When a cation polymerizable compound is added, a polymerization initiator that generates cationic species under light irradiation, a photoacid generator, and/or a photobase generator may be added to the composition X to accelerate the polymerization reaction of the cation polymerizable compound. Examples of the polymerization initiator that generates cationic species under light irradiation include, but are not limited to, iodonium (4-methylphenyl) [4-(2-methylpropyl)phenyl]-hexafluorophosphate. Examples of the photoacid generator include, but are not limited to, triarylsulfonium hexafluoroantimonate, triphenylphenacylphosphonium tetrafluoroborate, triphenylsulfonium hexafluoroantimonate, bis-[4-(diphenylsulfonio)phenyl]sulfide bisdihexafluoroantimonate, bis-[4-(di-4′-hydroxyethoxyphenylsulfonio)phenyl]sulfide bisdihexafluoroantimonate, bis-[4-(diphenylsulfonio)phenyl]sulfide bisdihexafluorophosphate, and diphenyliodonium tetrafluoroborate.

When an anion polymerizable compound is added, a polymerization initiator that generates anionic species under light irradiation, a photoacid generator, and/or a photobase generator may be added to the composition X to accelerate the polymerization reaction of the anion polymerizable compound. Examples of the polymerization initiator that generated anionic species include o-nitrobenzyl carbamate derivatives, o-acyloxyl derivatives, and o-carbamoyloxime amidine derivatives.

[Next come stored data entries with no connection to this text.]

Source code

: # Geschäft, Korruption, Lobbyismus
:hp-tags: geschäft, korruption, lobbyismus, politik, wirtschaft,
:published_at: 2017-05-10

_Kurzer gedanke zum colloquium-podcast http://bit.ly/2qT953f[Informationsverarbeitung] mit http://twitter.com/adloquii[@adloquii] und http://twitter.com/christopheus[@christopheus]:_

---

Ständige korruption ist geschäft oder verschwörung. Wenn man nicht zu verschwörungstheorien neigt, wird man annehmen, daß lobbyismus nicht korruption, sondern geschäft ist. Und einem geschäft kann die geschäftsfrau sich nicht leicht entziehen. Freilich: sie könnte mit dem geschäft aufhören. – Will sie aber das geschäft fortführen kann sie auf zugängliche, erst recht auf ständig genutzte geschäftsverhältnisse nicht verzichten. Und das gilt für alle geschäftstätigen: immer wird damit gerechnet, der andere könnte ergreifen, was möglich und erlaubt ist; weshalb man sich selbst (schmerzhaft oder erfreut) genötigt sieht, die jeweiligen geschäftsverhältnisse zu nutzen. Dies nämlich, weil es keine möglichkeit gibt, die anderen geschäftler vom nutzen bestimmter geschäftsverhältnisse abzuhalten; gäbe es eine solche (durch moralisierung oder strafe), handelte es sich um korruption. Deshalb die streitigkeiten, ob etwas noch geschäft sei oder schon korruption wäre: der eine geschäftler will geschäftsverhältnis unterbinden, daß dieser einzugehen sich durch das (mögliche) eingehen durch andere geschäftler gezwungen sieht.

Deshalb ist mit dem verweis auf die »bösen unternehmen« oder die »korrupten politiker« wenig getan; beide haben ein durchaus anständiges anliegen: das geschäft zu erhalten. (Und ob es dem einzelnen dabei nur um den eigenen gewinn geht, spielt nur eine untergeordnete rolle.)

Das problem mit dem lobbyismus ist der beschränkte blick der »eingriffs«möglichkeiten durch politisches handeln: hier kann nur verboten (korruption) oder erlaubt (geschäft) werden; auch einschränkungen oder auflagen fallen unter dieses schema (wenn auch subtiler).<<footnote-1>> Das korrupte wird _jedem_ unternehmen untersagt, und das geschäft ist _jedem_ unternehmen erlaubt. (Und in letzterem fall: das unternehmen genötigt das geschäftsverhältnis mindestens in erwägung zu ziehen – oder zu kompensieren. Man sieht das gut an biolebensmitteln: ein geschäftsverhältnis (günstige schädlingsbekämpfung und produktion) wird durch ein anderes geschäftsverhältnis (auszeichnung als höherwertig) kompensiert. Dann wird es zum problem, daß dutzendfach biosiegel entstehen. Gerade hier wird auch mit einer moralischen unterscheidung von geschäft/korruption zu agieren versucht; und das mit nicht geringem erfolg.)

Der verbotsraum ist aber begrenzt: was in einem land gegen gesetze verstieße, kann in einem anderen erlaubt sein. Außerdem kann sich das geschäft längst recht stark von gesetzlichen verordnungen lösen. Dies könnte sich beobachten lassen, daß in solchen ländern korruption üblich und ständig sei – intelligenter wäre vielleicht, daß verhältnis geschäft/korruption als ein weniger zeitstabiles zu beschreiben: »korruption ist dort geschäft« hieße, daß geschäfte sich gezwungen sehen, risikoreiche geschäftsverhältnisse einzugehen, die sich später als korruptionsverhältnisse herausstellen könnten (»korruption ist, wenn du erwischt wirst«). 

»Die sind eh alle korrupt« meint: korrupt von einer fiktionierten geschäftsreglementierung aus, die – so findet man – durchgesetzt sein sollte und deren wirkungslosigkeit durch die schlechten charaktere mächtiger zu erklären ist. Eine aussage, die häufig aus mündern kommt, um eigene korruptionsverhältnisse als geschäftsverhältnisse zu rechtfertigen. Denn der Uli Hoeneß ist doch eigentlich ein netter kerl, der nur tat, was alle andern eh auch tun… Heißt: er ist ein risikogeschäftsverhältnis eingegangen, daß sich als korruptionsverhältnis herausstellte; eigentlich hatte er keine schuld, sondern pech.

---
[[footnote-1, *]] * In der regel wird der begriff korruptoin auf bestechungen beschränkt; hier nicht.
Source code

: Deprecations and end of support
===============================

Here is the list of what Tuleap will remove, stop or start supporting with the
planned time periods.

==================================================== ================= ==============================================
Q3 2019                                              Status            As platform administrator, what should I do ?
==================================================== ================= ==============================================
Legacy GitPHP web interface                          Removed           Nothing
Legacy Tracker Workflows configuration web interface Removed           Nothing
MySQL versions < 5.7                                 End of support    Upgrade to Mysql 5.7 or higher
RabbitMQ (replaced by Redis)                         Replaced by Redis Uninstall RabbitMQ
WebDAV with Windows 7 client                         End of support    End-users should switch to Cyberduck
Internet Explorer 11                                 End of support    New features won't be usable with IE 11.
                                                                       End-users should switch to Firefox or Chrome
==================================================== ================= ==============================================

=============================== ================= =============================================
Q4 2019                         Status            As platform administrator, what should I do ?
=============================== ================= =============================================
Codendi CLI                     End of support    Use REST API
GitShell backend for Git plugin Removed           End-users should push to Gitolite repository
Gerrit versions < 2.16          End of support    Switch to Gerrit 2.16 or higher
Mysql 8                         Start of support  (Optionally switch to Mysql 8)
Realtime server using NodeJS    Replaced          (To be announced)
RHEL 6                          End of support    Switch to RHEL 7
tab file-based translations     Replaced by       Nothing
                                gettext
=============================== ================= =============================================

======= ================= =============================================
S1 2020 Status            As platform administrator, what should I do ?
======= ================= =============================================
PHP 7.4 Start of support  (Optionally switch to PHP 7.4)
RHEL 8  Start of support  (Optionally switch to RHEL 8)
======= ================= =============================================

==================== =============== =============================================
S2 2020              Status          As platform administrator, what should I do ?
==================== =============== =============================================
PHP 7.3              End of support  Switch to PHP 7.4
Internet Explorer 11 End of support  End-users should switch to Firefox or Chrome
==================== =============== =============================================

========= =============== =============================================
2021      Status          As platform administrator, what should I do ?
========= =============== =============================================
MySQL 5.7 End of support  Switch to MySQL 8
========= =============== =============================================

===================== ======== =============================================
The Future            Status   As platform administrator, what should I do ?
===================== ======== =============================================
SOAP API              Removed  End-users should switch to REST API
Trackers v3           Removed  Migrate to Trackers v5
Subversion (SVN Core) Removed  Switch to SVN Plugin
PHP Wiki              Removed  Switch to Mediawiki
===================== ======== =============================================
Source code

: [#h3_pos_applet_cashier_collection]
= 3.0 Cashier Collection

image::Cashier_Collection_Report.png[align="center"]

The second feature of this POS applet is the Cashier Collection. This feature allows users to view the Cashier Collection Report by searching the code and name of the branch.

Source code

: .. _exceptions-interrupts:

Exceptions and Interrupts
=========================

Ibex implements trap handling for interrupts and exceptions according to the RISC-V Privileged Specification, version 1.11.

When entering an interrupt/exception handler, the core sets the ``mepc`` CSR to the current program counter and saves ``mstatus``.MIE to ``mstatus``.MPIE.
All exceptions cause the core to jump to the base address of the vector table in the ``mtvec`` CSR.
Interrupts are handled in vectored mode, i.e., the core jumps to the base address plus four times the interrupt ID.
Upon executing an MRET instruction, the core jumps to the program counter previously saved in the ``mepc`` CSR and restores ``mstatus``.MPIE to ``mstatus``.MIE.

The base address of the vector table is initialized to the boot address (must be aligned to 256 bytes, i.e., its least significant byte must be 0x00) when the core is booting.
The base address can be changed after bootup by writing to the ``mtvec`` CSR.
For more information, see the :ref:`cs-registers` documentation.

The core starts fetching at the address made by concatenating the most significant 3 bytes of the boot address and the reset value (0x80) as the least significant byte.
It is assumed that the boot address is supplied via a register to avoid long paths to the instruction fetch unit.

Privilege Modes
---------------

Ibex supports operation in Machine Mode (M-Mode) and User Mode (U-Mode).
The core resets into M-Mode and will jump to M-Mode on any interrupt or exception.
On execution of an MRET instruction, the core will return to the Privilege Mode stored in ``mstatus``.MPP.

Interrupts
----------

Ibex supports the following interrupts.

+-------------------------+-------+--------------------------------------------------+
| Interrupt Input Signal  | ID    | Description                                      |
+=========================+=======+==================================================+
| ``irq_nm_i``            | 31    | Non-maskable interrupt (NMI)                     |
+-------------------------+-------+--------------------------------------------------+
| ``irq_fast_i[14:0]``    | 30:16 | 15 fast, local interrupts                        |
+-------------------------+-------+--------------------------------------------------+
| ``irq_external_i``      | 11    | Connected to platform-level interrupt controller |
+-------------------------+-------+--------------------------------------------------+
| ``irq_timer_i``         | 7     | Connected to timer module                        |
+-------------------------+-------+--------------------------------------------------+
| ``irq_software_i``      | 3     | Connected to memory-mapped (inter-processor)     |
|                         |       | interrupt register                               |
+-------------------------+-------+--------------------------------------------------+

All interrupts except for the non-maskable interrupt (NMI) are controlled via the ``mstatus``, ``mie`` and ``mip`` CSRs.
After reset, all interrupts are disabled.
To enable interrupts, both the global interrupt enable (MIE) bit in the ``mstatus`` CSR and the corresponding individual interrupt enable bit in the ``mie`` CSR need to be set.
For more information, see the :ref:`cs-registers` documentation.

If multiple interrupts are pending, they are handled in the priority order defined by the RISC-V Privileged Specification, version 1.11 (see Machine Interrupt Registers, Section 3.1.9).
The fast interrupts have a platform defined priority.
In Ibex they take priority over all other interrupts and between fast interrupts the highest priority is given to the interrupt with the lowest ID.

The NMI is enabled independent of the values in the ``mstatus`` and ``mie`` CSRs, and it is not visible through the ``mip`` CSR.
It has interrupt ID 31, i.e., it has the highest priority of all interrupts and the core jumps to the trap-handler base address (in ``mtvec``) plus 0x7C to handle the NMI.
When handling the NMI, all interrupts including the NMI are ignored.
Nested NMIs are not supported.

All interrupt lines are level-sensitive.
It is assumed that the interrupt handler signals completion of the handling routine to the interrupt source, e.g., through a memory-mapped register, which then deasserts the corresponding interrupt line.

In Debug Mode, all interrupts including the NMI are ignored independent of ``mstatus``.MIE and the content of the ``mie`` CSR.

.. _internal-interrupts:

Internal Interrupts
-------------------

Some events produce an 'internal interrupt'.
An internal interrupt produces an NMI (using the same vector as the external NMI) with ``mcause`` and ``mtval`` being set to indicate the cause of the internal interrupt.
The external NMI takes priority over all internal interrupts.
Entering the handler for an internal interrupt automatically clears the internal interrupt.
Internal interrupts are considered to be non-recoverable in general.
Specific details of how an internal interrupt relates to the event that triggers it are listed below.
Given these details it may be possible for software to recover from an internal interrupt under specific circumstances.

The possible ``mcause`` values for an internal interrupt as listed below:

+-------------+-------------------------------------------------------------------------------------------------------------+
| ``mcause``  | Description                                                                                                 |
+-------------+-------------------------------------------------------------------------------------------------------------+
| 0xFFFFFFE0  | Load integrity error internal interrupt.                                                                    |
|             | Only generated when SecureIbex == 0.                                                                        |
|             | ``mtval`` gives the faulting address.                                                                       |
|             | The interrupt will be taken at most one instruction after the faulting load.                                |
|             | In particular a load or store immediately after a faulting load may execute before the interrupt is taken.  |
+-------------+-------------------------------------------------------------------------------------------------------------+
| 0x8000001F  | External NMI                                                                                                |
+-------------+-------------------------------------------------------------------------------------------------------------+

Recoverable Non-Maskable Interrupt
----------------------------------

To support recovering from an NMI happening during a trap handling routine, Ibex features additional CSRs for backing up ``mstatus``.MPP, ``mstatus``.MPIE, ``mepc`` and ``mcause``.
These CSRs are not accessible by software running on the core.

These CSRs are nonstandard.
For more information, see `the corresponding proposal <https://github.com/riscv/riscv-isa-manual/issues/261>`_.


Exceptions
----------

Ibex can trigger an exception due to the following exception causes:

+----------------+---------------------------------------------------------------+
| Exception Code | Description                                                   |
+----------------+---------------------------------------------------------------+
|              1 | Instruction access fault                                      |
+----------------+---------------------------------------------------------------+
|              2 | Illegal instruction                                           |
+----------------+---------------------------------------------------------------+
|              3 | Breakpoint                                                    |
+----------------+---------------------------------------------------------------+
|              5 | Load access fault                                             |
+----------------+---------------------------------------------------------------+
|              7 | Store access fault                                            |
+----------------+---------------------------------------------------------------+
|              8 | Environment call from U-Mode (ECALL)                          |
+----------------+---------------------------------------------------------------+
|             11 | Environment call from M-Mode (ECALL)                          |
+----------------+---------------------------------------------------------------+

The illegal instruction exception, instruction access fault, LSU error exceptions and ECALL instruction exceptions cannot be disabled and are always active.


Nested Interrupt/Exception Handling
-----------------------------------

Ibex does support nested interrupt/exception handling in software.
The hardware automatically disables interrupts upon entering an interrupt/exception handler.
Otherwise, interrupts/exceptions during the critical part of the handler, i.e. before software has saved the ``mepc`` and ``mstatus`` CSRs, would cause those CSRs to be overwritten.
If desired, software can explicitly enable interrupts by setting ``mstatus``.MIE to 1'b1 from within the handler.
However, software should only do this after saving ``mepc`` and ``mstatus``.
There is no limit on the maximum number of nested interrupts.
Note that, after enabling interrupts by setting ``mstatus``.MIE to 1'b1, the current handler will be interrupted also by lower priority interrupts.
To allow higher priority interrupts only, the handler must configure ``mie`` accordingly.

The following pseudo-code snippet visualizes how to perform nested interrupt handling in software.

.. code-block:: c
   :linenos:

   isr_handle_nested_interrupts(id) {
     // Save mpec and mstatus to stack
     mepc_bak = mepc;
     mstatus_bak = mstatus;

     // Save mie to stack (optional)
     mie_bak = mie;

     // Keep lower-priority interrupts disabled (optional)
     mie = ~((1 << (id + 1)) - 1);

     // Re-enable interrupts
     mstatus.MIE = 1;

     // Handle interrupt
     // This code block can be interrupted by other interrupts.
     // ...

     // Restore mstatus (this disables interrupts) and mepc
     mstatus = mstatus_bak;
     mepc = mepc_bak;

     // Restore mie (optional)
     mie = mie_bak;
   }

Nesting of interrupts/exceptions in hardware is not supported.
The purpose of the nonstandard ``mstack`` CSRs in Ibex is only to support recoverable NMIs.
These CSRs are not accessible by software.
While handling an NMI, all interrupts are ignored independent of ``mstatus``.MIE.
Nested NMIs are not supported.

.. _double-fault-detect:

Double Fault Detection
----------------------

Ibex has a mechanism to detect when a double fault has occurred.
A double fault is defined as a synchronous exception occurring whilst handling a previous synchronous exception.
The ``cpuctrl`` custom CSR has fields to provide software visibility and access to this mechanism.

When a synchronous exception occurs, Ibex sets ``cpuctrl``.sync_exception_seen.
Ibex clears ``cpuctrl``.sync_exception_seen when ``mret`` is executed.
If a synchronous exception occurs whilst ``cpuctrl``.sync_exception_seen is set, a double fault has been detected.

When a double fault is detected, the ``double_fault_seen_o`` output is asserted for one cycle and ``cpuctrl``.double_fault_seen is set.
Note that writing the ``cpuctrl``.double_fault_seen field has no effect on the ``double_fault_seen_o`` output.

The concentration of the polymerization initiator that generates cationic species can be in the range of 0.01 parts by mass or more and 10.00 parts by mass or less per 100 parts by mass of the cation polymerizable compound. The concentration of the polymerization initiator that generates anionic species can be in the range of 0.01 parts by mass or more and 10.00 parts by mass or less per 100 parts by mass of the anion polymerizable compound.